Berdasarkan hasil pantauan awak media di lapangan, Senin (22/6/2026), terlihat sejumlah kapal melakukan aktivitas bongkar muat barang di pelabuhan tersebut. Namun, selain mengangkut barang, kapal-kapal tersebut juga diduga kerap membawa penumpang menuju sejumlah daerah tujuan.
Seorang warga yang berada di sekitar lokasi mengungkapkan bahwa aktivitas kapal yang datang dan pergi sudah berlangsung cukup lama. Menurutnya, tidak sedikit masyarakat yang menggunakan kapal barang tersebut sebagai sarana transportasi menuju beberapa wilayah di Sulawesi.
“Sering ada yang berangkat ke Palu maupun Toli-Toli menggunakan kapal barang dari sini. Kapal datang dan pergi hampir setiap waktu,” ujar warga yang enggan disebutkan namanya saat dikonfirmasi awak media.
Kondisi tersebut memunculkan pertanyaan terkait pengawasan dan kepatuhan terhadap aturan pelayaran yang berlaku. Awak media menilai perlu adanya perhatian serius dari instansi berwenang untuk memastikan seluruh aktivitas pelayaran berjalan sesuai ketentuan demi menjamin keselamatan penumpang maupun awak kapal.
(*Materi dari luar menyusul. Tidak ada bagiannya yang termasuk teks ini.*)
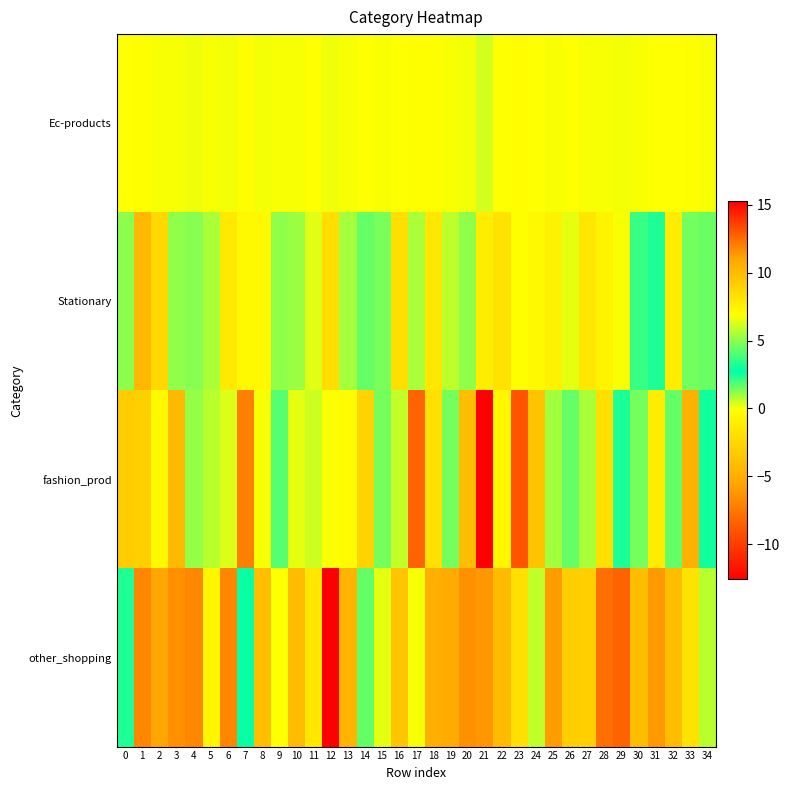

Reading left to right, transcribe all the data shown in this chart.

Ec-products: 0=-0.0	1=-0.1	2=0.0	3=-0.0	4=0.1	5=-0.0	6=0.1	7=-0.1	8=0.1	9=-0.0	10=0.0	11=-0.0	12=0.1	13=0.0	14=-0.0	15=0.0	16=-0.1	17=-0.1	18=-0.1	19=-0.0	20=0.1	21=0.5	22=-0.1	23=-0.1	24=-0.0	25=-0.0	26=-0.0	27=0.0	28=0.0	29=0.1	30=0.0	31=-0.0	32=-0.0	33=-0.1	34=0.0
Stationary: 0=1.2	1=-4.5	2=-2.4	3=1.1	4=1.2	5=0.9	6=-1.4	7=-0.4	8=-0.4	9=1.2	10=1.1	11=0.3	12=-2.1	13=0.9	14=1.6	15=1.4	16=-2.0	17=0.9	18=-1.5	19=0.7	20=1.2	21=-1.1	22=-1.8	23=-0.1	24=-0.4	25=-0.8	26=0.2	27=-1.5	28=-0.7	29=0.0	30=2.1	31=3.2	32=-1.1	33=1.5	34=1.6
fashion_prod: 0=-3.1	1=-3.0	2=7.1	3=-4.3	4=1.1	5=0.7	6=0.3	7=-7.2	8=6.8	9=1.8	10=6.5	11=0.5	12=6.9	13=7.1	14=-2.8	15=4.6	16=0.6	17=-8.3	18=-1.9	19=4.6	20=-4.1	21=-12.6	22=-0.5	23=-9.0	24=-3.8	25=5.4	26=1.6	27=0.9	28=-2.0	29=3.2	30=4.7	31=-1.2	32=1.6	33=-4.8	34=2.5
other_shopping: 0=2.4	1=-6.9	2=-5.5	3=11.6	4=-6.8	5=-0.6	6=-6.8	7=2.9	8=9.8	9=-0.0	10=-4.1	11=-1.5	12=15.3	13=-4.6	14=4.3	15=0.2	16=-3.6	17=6.7	18=-4.9	19=-5.2	20=-6.4	21=-6.1	22=-4.2	23=-1.9	24=5.9	25=-5.9	26=-3.1	27=9.1	28=12.4	29=12.7	30=-4.1	31=-6.1	32=-4.1	33=-1.7	34=0.7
Sesuai ketentuan perundang-undangan, kapal barang pada prinsipnya diperuntukkan untuk mengangkut muatan barang dan bukan sebagai sarana angkutan penumpang reguler. Pengangkutan penumpang harus memenuhi persyaratan keselamatan, kapasitas, serta perizinan yang berlaku.
Mengacu pada Undang-Undang Nomor 17 Tahun 2008 tentang Pelayaran, kapal yang mengangkut penumpang tanpa izin atau tidak sesuai peruntukannya dapat dikenakan sanksi administratif maupun pidana apabila terbukti melanggar ketentuan operasional dan keselamatan pelayaran.
Hingga berita ini diterbitkan, awak media masih berupaya mengonfirmasi pihak Syahbandar, Kantor Kesyahbandaran dan Otoritas Pelabuhan (KSOP), serta instansi terkait lainnya guna memperoleh penjelasan resmi mengenai pengawasan aktivitas kapal di Pelabuhan Jalan Rajawali, Kecamatan Teluk Bayur, Kabupaten Berau.